Marulhar das ondas

Mais um fragmento da história da D. Bia



Era uma senhora petite. Caminhava ligeira pelas ruas da cidade de Mindelo no seu passo pequeno e rápido, postura erecta e olhar decidido. As agruras da vida nunca lhe tinham tirado a capacidade de gargalhar. Por sentir o dom da vida a cada momento, os olhos de D. Bia bailavam constantemente de alegria. Esse júbilo nunca esmoreceu, nem quando descobriu, aos 24 anos, que o seu casamento era uma falácia e que tinha sido mais uma a cair na cantiga melodiosa de um marinheiro que aportava algumas vezes por ano em S. Vicente.
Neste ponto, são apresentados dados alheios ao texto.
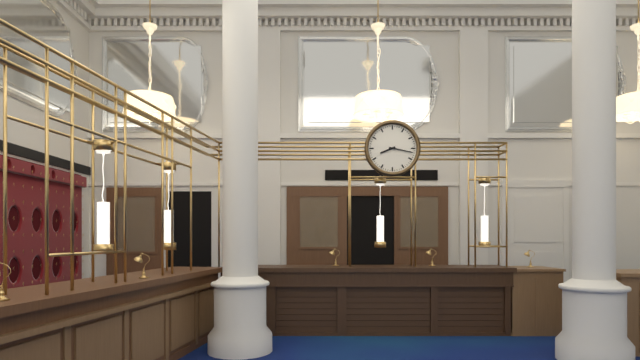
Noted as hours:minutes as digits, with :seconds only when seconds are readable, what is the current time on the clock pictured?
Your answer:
8:17
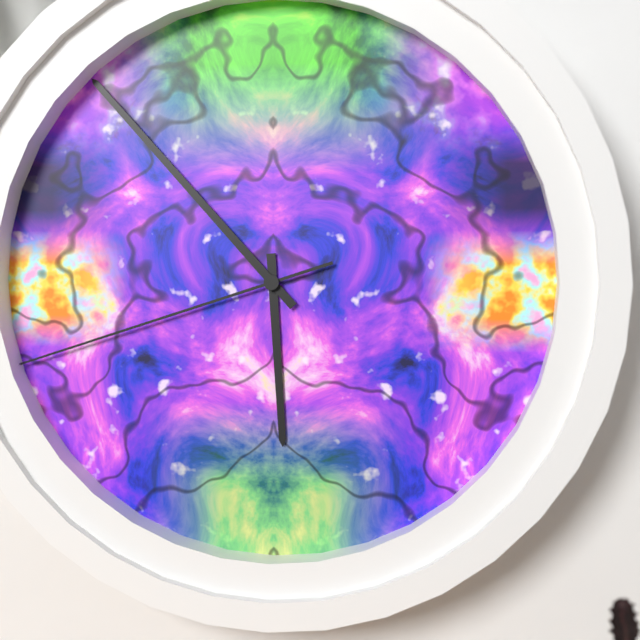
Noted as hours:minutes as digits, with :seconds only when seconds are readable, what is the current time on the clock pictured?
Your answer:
5:53:42
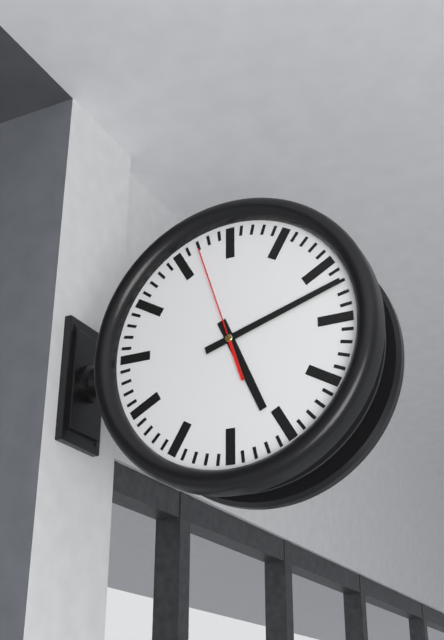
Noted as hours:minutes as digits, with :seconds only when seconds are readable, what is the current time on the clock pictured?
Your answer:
5:12:57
Chorou silenciosamente mas o brilho nos olhos nunca chegou a desaparecer. E porque deveria? Tinha conseguido trazer ao mundo seis crianças saudáveis e que hoje só lhe davam alegrias!
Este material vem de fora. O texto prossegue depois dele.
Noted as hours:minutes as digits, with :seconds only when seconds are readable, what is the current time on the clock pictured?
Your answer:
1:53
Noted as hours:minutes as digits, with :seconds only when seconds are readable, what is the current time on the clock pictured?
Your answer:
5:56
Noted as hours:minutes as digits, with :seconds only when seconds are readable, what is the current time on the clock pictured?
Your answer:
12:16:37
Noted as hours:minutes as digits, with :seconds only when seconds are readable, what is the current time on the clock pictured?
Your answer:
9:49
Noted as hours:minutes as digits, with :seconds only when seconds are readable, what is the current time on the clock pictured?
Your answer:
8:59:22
Todavia, havia uma altura do dia onde o andar se tornava pausado, tranquilo, sem pressas. Pela manhãzinha, D. Bia fazia o percurso da avenida marginal até à praia da Laginha. Iniciara esse ritual no dia seguinte à partida do último filho para o estrangeiro e os amigos e conhecidos, ao cruzarem com ela, limitavam-se a cumprimentá-la não ousando quebrar o seu recolhimento. De olhar brilhante e sorriso bailando discretamente nos lábios, respondia ao cumprimento e repousava novamente o olhar na direcção do mar. Avançava vagarosamente pela marginal, em direcção à Laginha. Defronte ao mar, permanecia sentada por um largo tempo, ouvindo atentamente o marulhar das ondas, como se trouxesse novas dos filhos. No seu íntimo, ela ia respondendo. Falava das saudades, lembrava-se de algum episódio da infância dos filhos, agradecia aquela carta ou encomenda.
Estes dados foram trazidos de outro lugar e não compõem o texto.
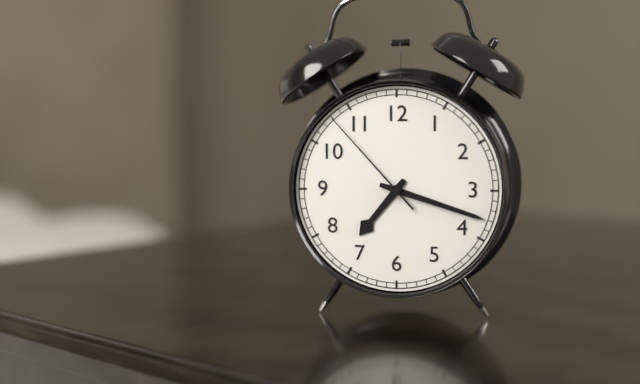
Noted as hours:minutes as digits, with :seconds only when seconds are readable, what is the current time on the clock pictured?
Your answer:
7:18:53
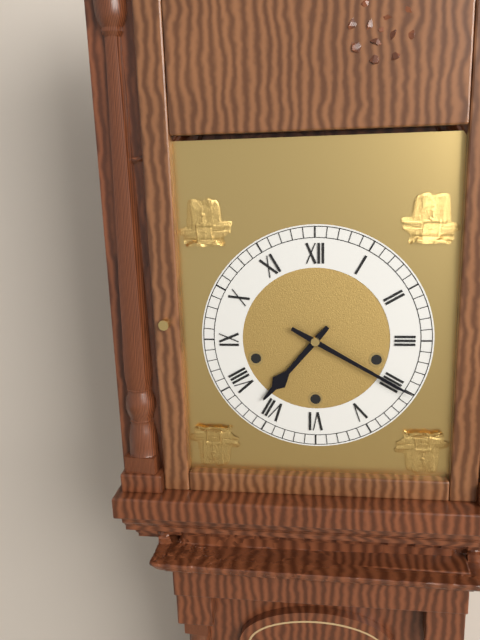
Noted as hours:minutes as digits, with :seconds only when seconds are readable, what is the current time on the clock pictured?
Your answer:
7:20
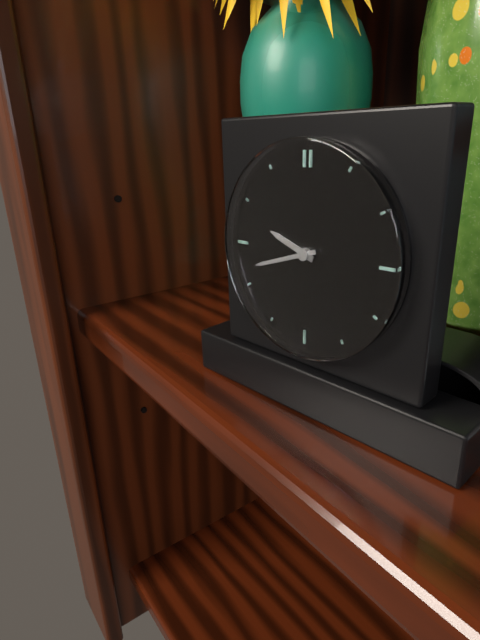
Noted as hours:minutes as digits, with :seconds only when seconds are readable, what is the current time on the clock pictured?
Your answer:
9:42
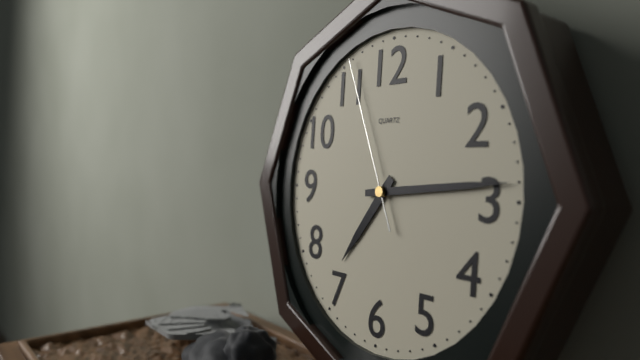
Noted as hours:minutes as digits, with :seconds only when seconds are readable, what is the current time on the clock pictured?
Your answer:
7:14:56
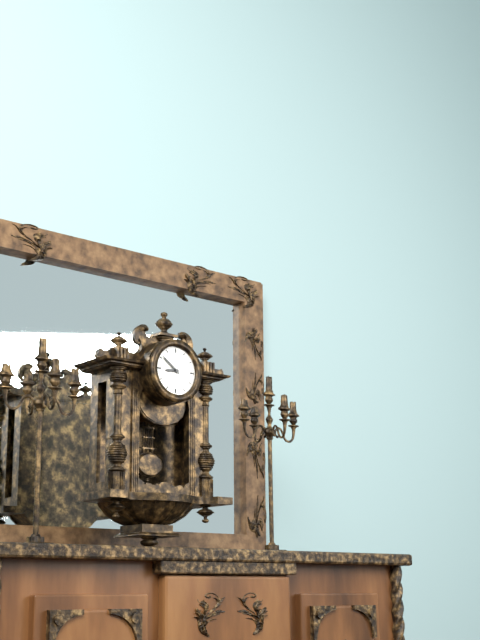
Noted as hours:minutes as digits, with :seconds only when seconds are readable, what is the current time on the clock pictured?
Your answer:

Eram esses momentos que lhe davam força para que o tal brilho nos olhos não esmorecesse nunca. Não exteriorizava os seus pensamentos mais íntimos, mas a dor da saudade consumia o seu pequeno ser muito mais do que a dor do fracasso do seu casamento ou mesmo das inúmeras dificuldades em criar e educar os seus filhos. Sentada defronte ao mar, abstraia-se do que a rodeava e imaginava os filhos sentados à volta dela. Ela protegia-os, mimava-os e deliciava-se porque via-os como quando eles ainda eram crianças e estavam sob a sua asa materna. Depois de saciada a saudade, levantava-se e fazia o percurso de regresso, parando no mercado para as compras do dia.



Maggs

Comments

Anonymous said…
que beleza Maggy.
Como compreendo essa pose silenciosa olhando o mar. Esperando que nos dê a paz nascida do encontro com a saudade. Em recolhimento...

lindo

arega e cª
Maggy Fragoso said…
Arega & Cª

O que escreveste aqui... fez-me sentir tão realizada. A minha escrita de nada valerá se ela não ressoar em quem a lê.